Untuk mengakomodir hal itu, Kapolri pun telah menerbitkan payung hukum, yakni Peraturan Kapolri Nomor 2 Tahun 2008 tentang Pengawasan, Pengendalian dan Pengamanan bahan Peledak Komersial. Peraturan tersebut juga menyiapkan efek jera kepada pembuat dan penyalahguna petasan. Sanksi penjara, denda, hingga hukuman mati jadi ancamannya.
Menariknya, Majelis Ulama Indonesia (MUI) pun telah menyatakan sikap. Pada 2010, MUI telah menerbitkan fatwa haram terhadap penggunaan petasan dan kembang api. Hal itu termaktub dalam Fatwa MUI Nomor 31 Tahun 2000 yang merupakan penyempurnaan fatwa tanggal 24 Ramadhan 1395 atau 30 September 1975. Dalam fatwa tersebut, MUI menyebut petasan memiliki mudharat yang lebih besar dari pada manfaatnya.
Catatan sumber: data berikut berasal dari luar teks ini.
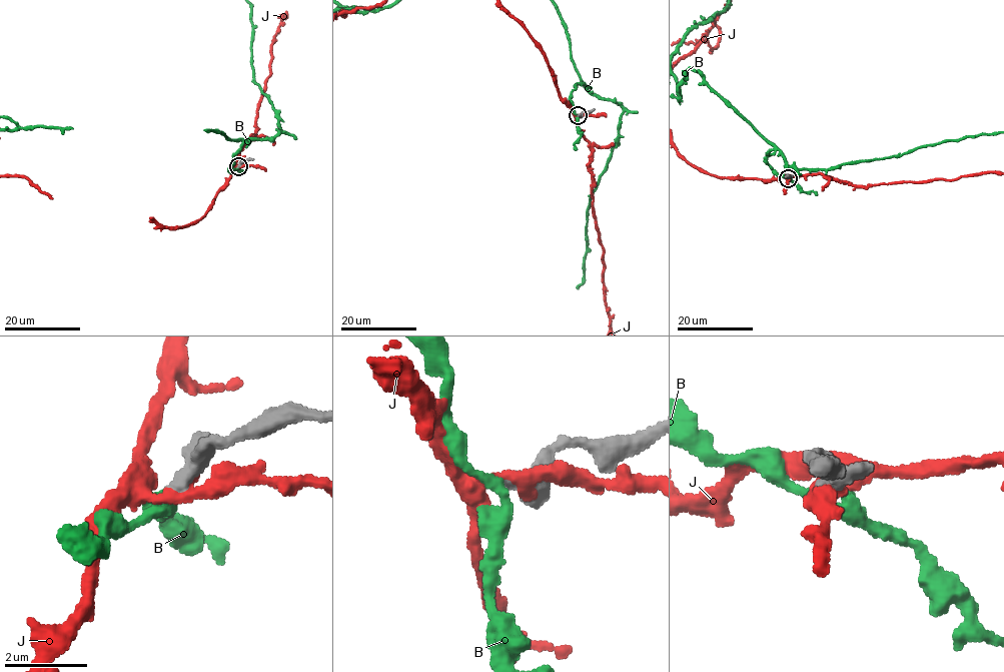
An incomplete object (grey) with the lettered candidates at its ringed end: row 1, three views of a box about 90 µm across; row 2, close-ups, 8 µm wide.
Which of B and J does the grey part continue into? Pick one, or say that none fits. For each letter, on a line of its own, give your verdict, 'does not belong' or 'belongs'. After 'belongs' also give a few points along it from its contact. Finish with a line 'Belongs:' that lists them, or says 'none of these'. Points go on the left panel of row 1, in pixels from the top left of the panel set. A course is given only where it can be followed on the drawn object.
B: does not belong
J: does not belong
Belongs: none of these

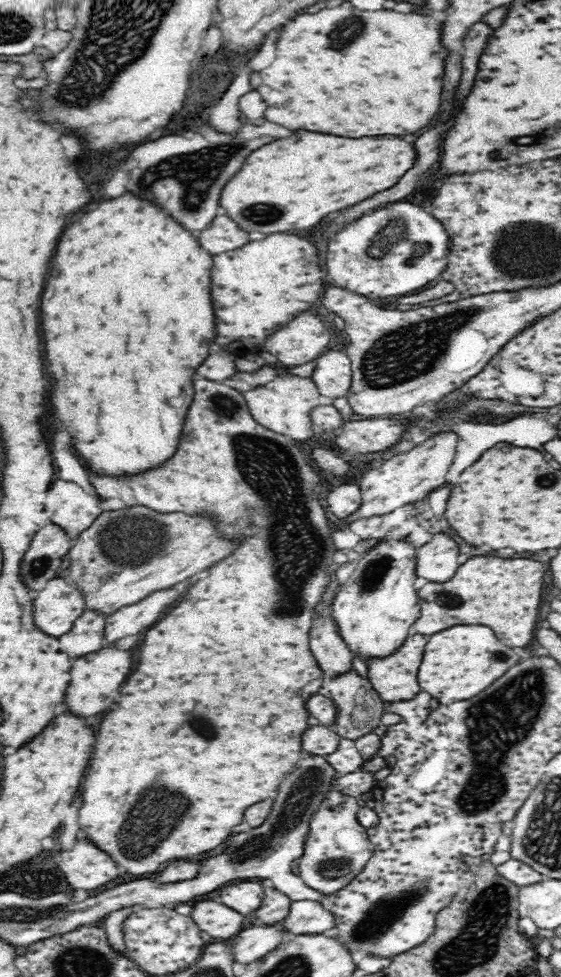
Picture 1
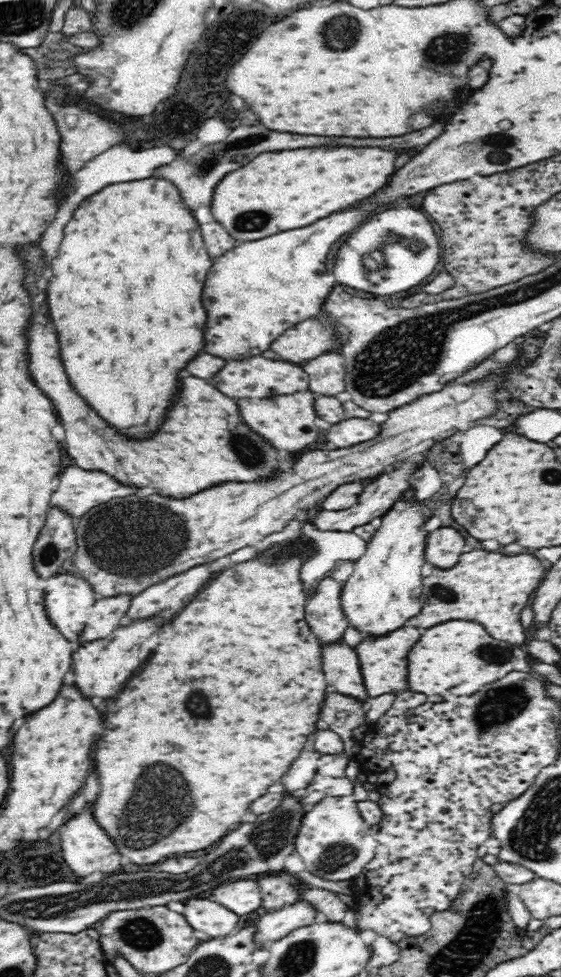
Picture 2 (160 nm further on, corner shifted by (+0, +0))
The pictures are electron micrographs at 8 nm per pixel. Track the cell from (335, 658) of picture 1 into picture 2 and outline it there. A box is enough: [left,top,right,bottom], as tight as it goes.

Tradisi dan bagian dari budaya
Biar bagaimana pun, petasan adalah bagian dari tradisi. Apalagi di bulan Ramadan. Berbarengan dengan bulan penuh damai, biasanya para penjual ledakan justru bertumbuh pesat hingga memicu sejumlah permasalahan sosial. Sebab, selain buat hiburan, sejumlah orang seperti Alfi --dan saya ketika itu-- memang menggunakan petasan buat 'berperang'.
Selain tradisi semacam itu, petasan juga menjadi bagian dari budaya. Dalam adat betawi misalnya. Petasan kerap digunakan untuk merayakan berbagai upacara adat, termasuk saat Ramadan dan untuk digunakan dalam sebuah pesta pernikahan. Sejarawan Betawi, Alwi Shahab percaya penggunaan petasan bagi orang betawi terpengaruh oleh penduduk Tionghoa, etnis pertama yang memperkenalkan petasan kepada dunia.
Baca Juga : Mencari Komeng di Kala Sahur
Atau khusus kamu yang tinggal di daerah Jawa Tengah, terutama Daerah Istimewa Yogyakarta (DIY), kamu pasti mengenal tradisi perang petasan bledosan atau mercon bumbung yang memang biasa dilakukan pada bulan Ramadan, tepatnya jelang malam takbiran.
Petasan bledosan adalah jenis petasan yang dibuat dari bambu petung yang diisi karbit dan air. Kadang-kadang, beberapa orang juga mengisinya dengan minyak tanah. Petasan ini terbilang aman karena ledakannya tidak mengandung mesiu. Bahkan, di tingkatan lebih aman, petasan ini kerap digunakan oleh para petani untuk mengusir hama burung.
Jadi, pesta pernikahan kita nanti mau pakai petasan atau enggak?